The kernels you create will be executed on individual processing elements. A kernel executing on a single processing element is known in OpenCL as a work-item. You can think of this as a single thread of execution. Work-items are in turn grouped into work groups with a single work group running on a single compute unit. Hold that thought while I talk about memory quickly...
There are basically two types of memory which a kernel can access: global and local. Global memory is memory on the compute device, accessible by all work-items on that device. Local memory on the other hand is accessible only by work-items within the same work group. Going back to the graphics card you can see that the local memory corresponds to the local memory cache on each of the streaming multiprocessor units.
There are actually two other memory types: constant memory, which is really just constant global memory and private memory which is just memory defined within the scope of the kernel’s function.Each executing kernel (work-item) can uniquely identify itself by a global unique id, unique across the device on which it is running. A work-item can also identify itself by a unique local id and an id unique to the work-group to which the work-item belongs. These IDs will be used to access memory which the work-item needs to read from or write to. Memory in OpenCL may be allocated either as a single dimensional buffer or as a 2 or 3D image. Correspondingly the work-items have either 1, 2 or 3 global (or local) ids. For example the method get_global_id(0) may be used to get the x co-ordinate of a 2D image while get_global_id(1) will return the y co-ordinate.

Another point to bear in mind is that transferring memory onto a graphics card is relatively slow. Any performance gain achieve by running the process on multiple cores may be negated by performing this memory transfer.
You will also need to take into account the fact that your code will only have access to those methods defined by the OpenCL specifications. printf statements, for example, will not work (and, somewhat related to that, debugging your kernel objects is going to be tough).
Finally, (and here I really have to confess to being fuzzy on the detail) because we are running on streaming processors, branching in your code is not going to behave the same as in normal code executing on the CPU. For instance, if you have an if-else statement in a kernel running in 8 work-items all occurrences of the if condition need to complete before the else conditions execute.
To briefly explain: A complex number C can be said to be in the Mandelbrot set if the absolute value of Zn in equation Zn+1=Zn² + C is less than a given value after n iterations. If a given point is not within the set we can assign it a colour based on the number of iterations required before Zn exceeds the given tolerance.
If we define the maximum number of iterations required to determine whether a value is within the set as 1500 (which is the value I have chosen to use in the demonstration) we could potentially have to perform this calculation 1500 times for each pixel. Each of these calculations could themselves comprise10 floating point operations. Applying this over a 1000 by 1000 pixel image it should be apparent that we could be carrying out around 15 billion operations.
It should also be clear that the calculations carried out on a single pixel should in no way influence the calculations carried out on adjacent pixels. So as well as being an interesting example, the Mandelbrot set should also provide a good candidate for optimisation using OpenCL.

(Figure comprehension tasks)
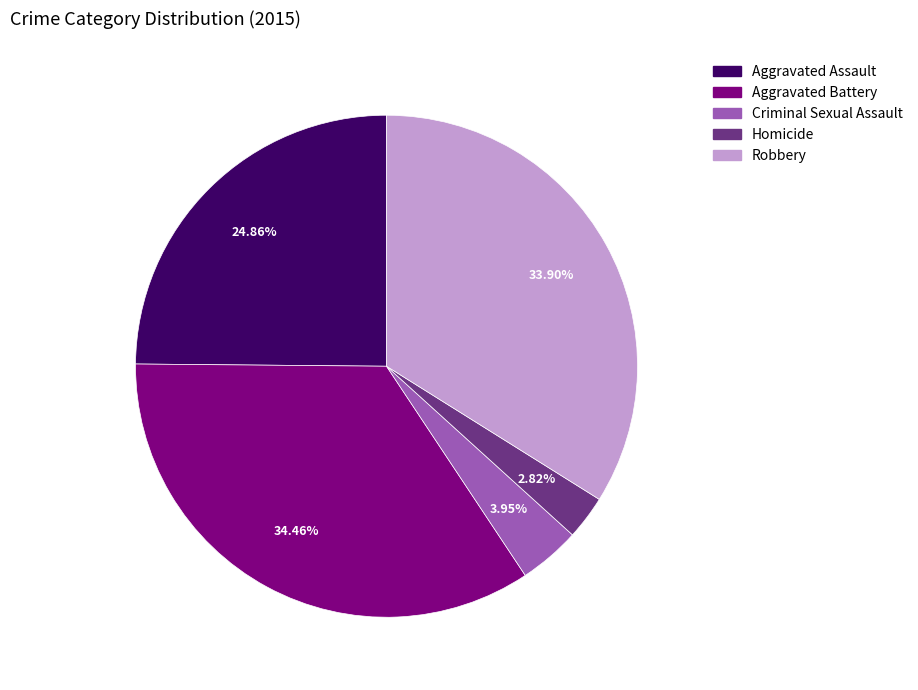

Rank the categories by value from highest to lowest.

Aggravated Battery, Robbery, Aggravated Assault, Criminal Sexual Assault, Homicide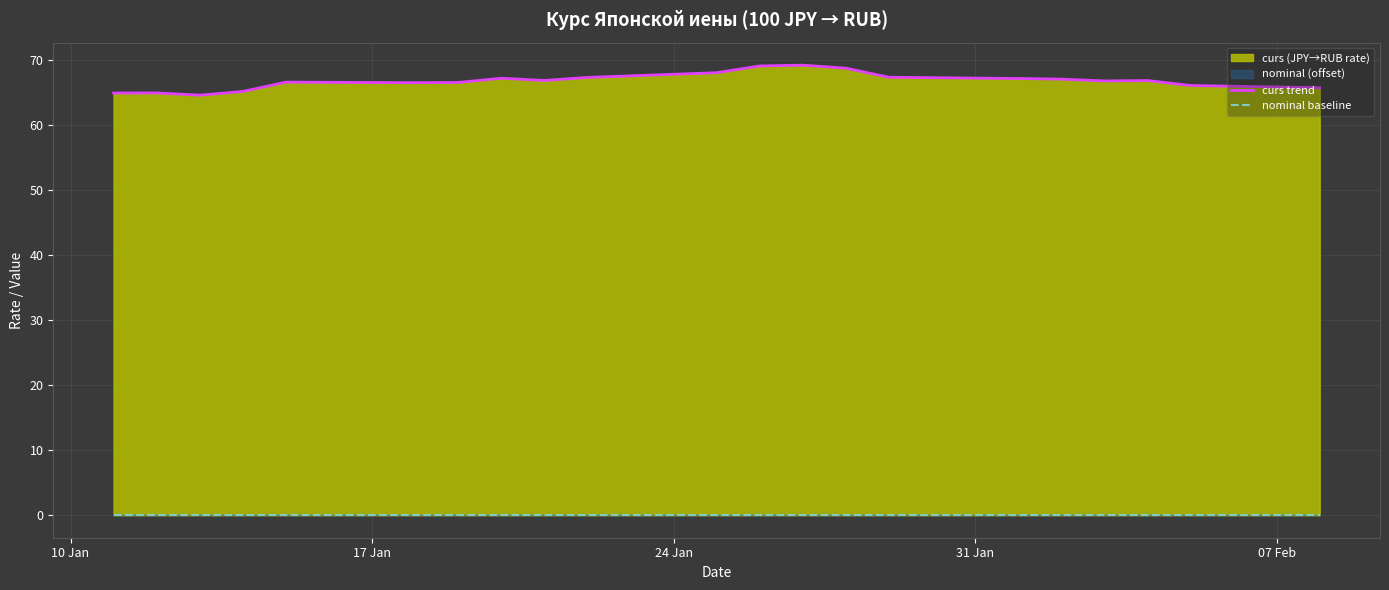

Rank the series at 17 Jan from highest to lowest value.

curs trend, nominal baseline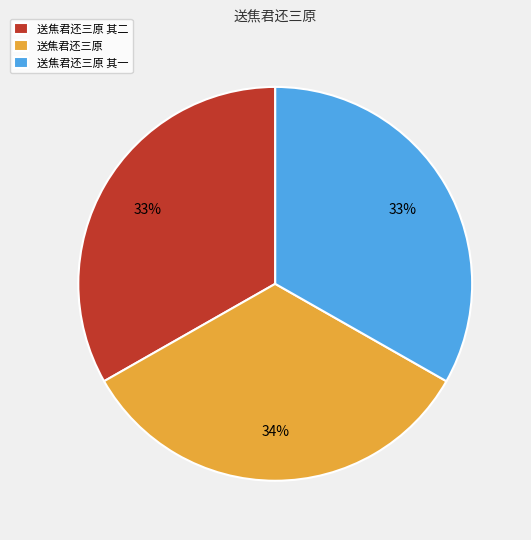

Do 送焦君还三原 其一 and 送焦君还三原 together represent more than half of the pie?

Yes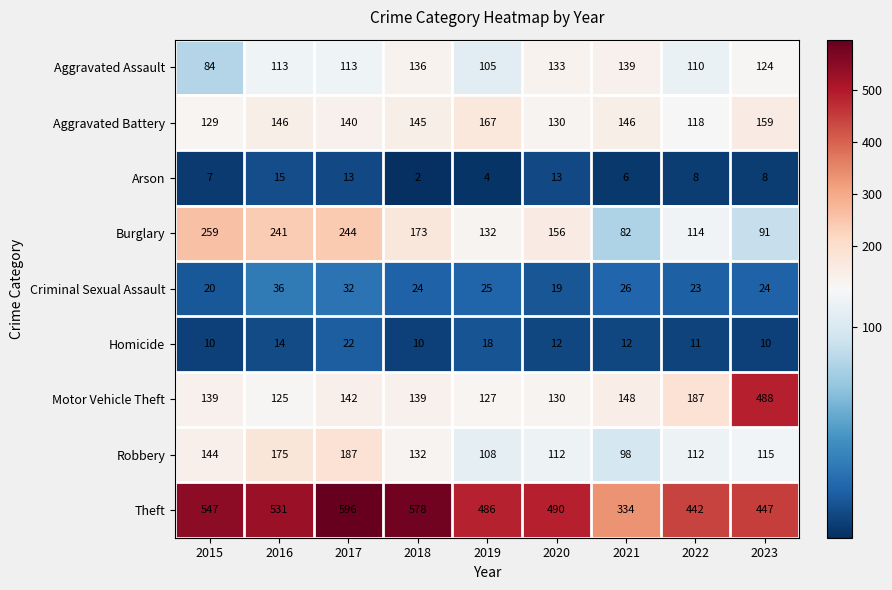

How many distinct data groups are displayed?

9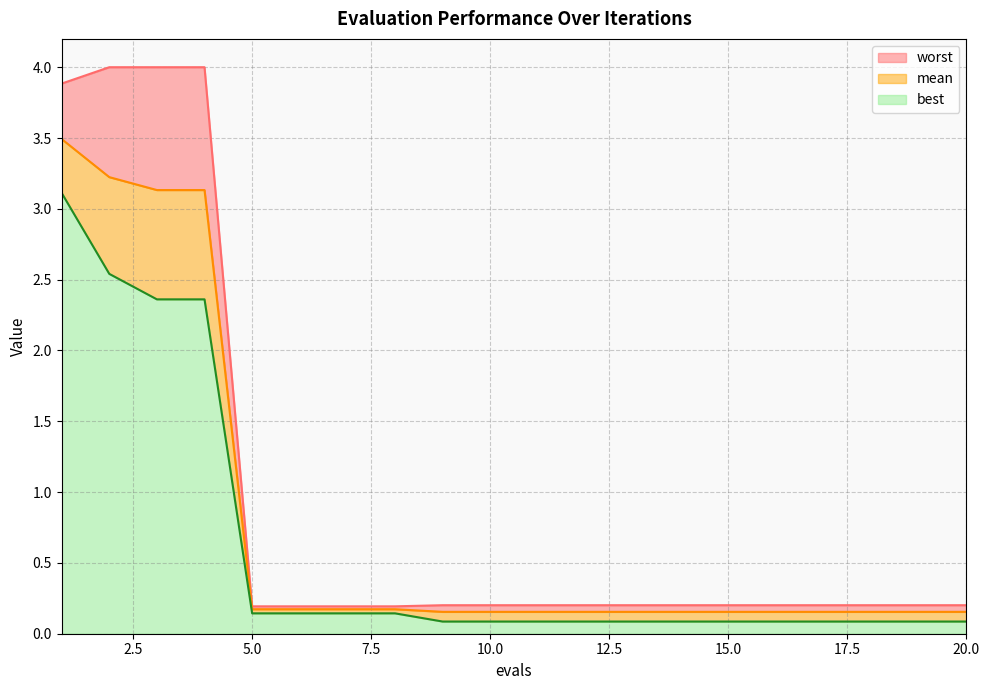

What is the average value of the worst series?

1.0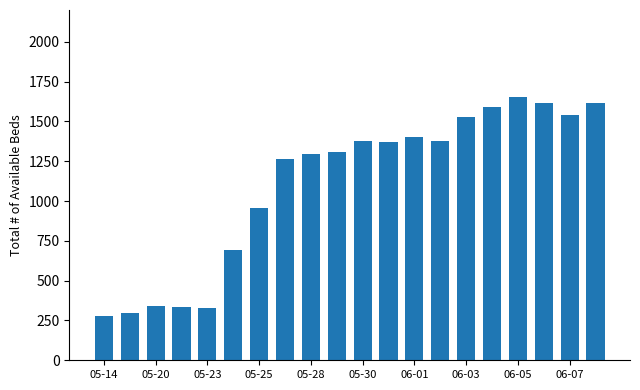

What is the greatest value displayed?

1655.7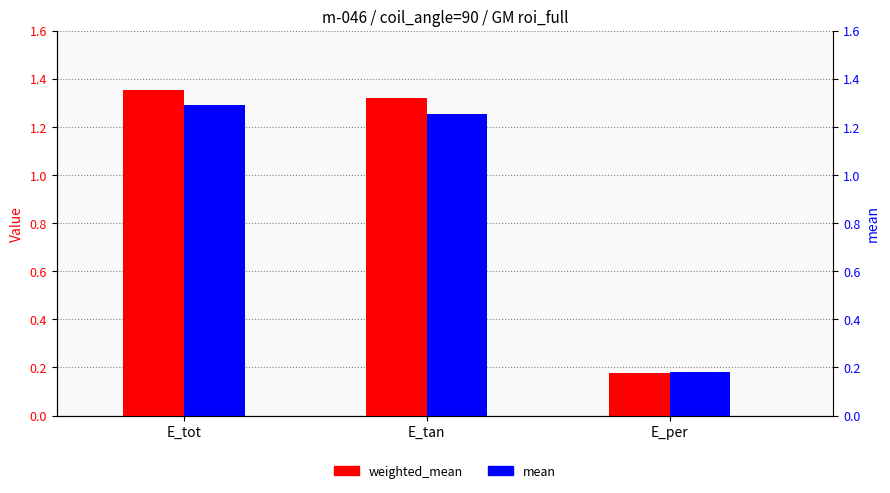

The value of mean at E_per is 0.2. True or false?

True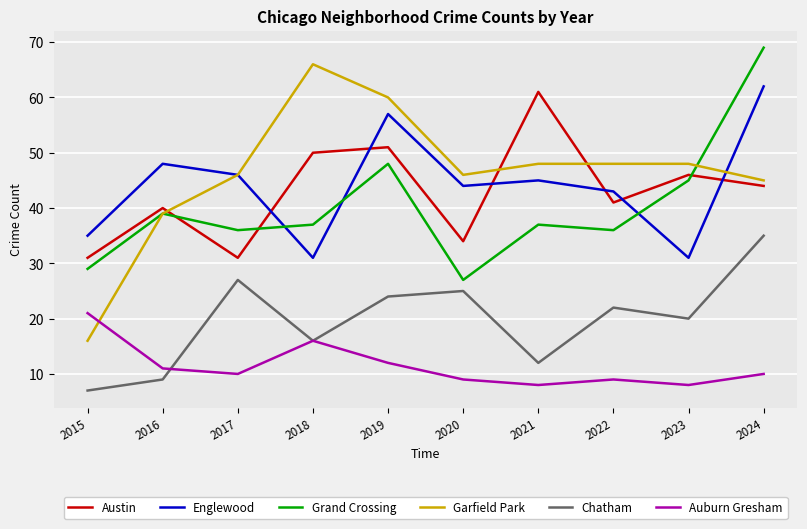

Is the value of Chatham at 2017 greater than the value of Austin at 2017?

No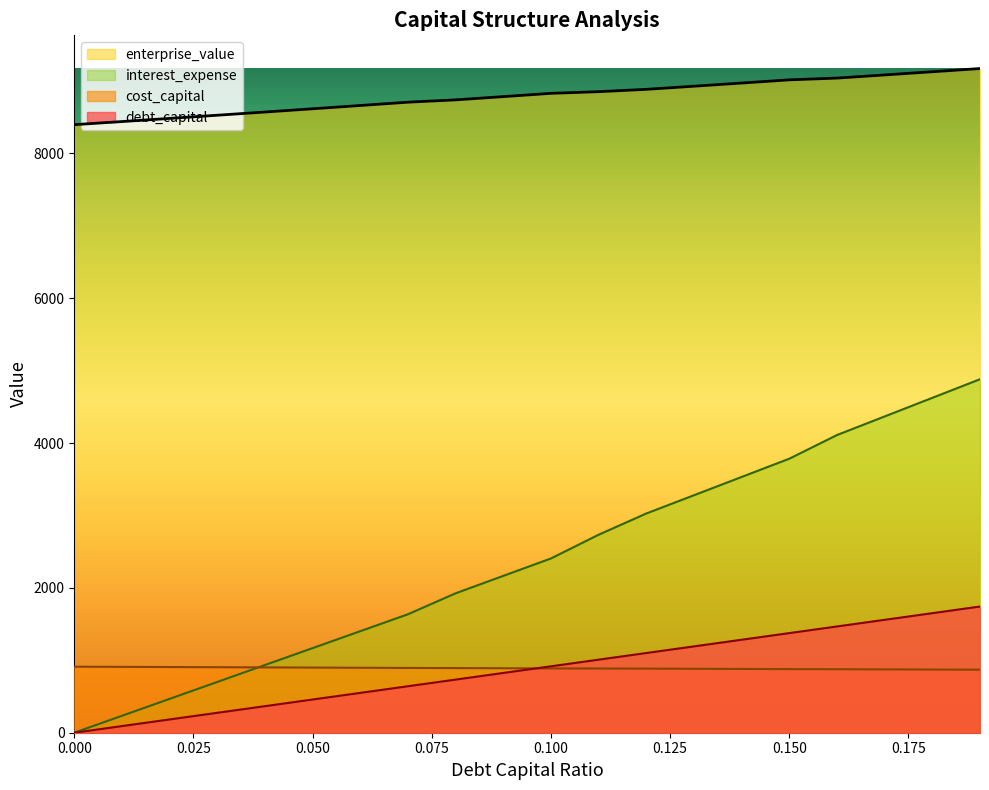

True or false: cost_capital has a value of 1518.5 at 0.12.

False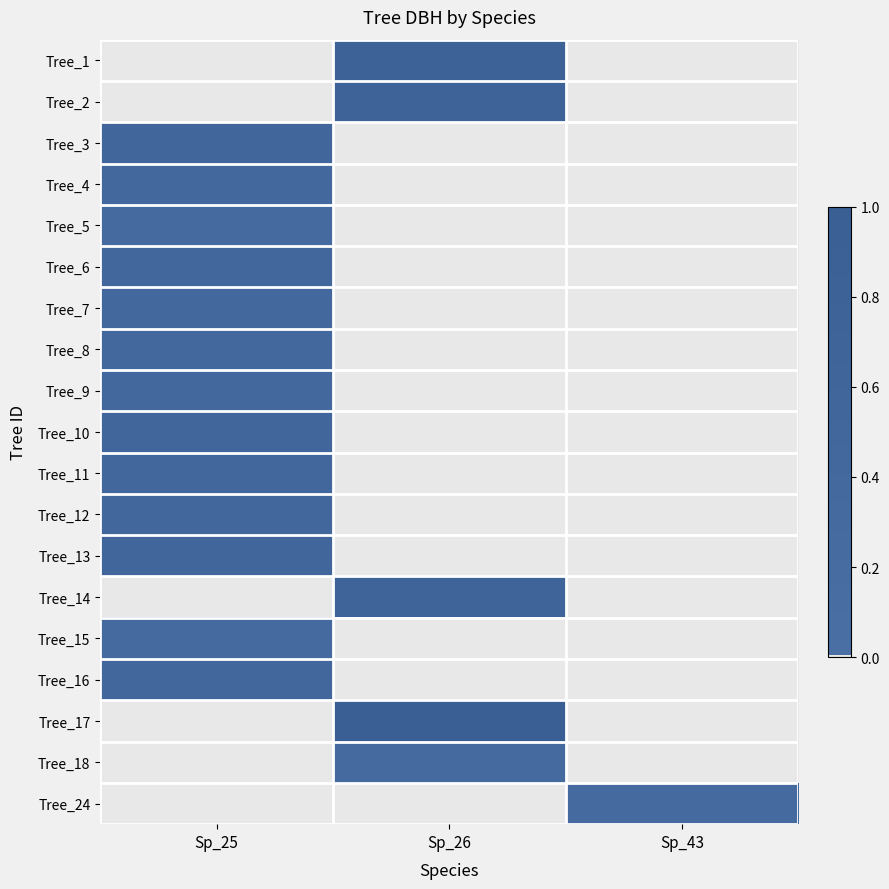

How many series are shown in this chart?

19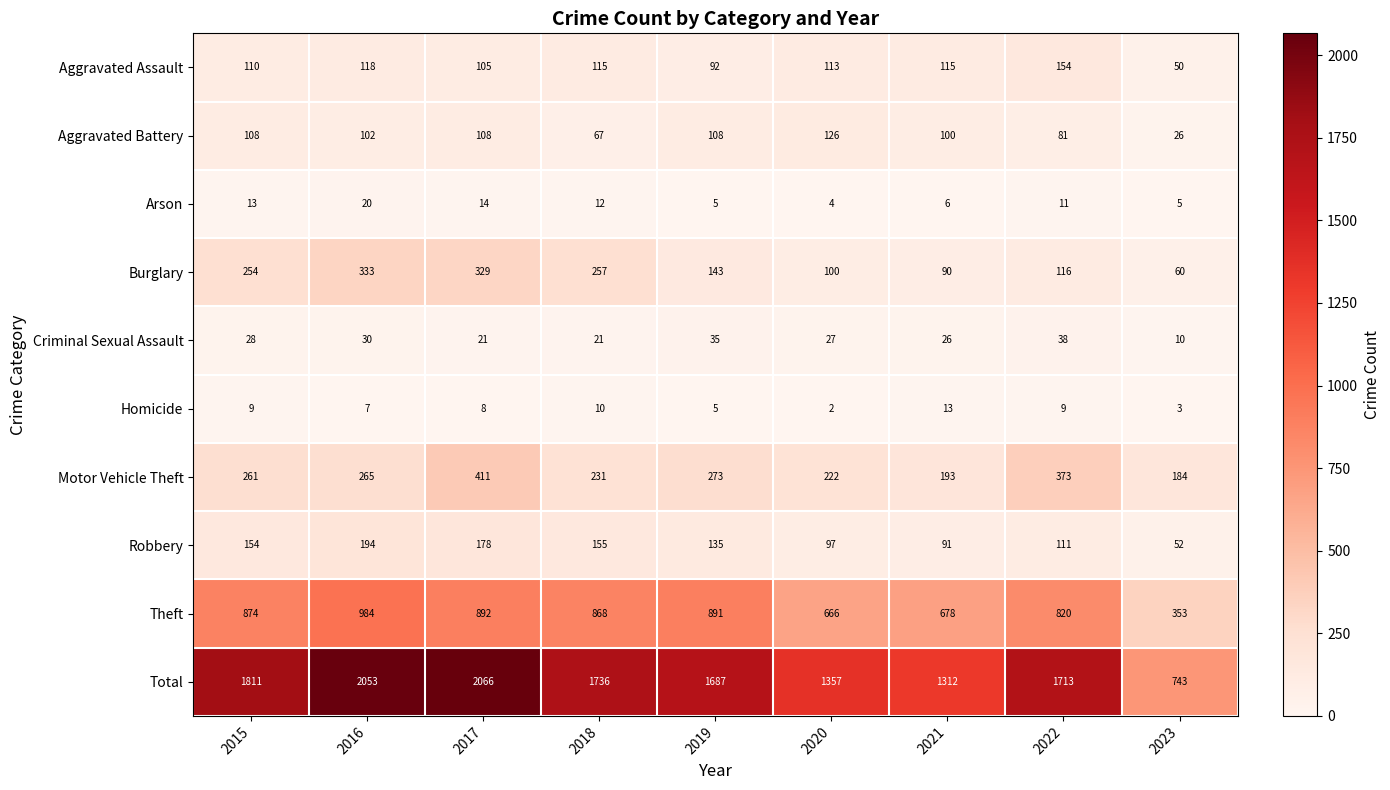

At which label does Aggravated Assault reach its peak?

2022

▶ **Check your understanding**
1) Transcribe the OpenCL passage from "The kernels you" up to and including "about memory quickly...".
2) According to the OpenCL passage, which type of memory is accessible only by work-items within the same work group?
The data plays no part in these tasks.

▶ **Answers in order**
1)
The kernels you create will be executed on individual processing elements. A kernel executing on a single processing element is known in OpenCL as a work-item. You can think of this as a single thread of execution. Work-items are in turn grouped into work groups with a single work group running on a single compute unit. Hold that thought while I talk about memory quickly...

2) Local memory.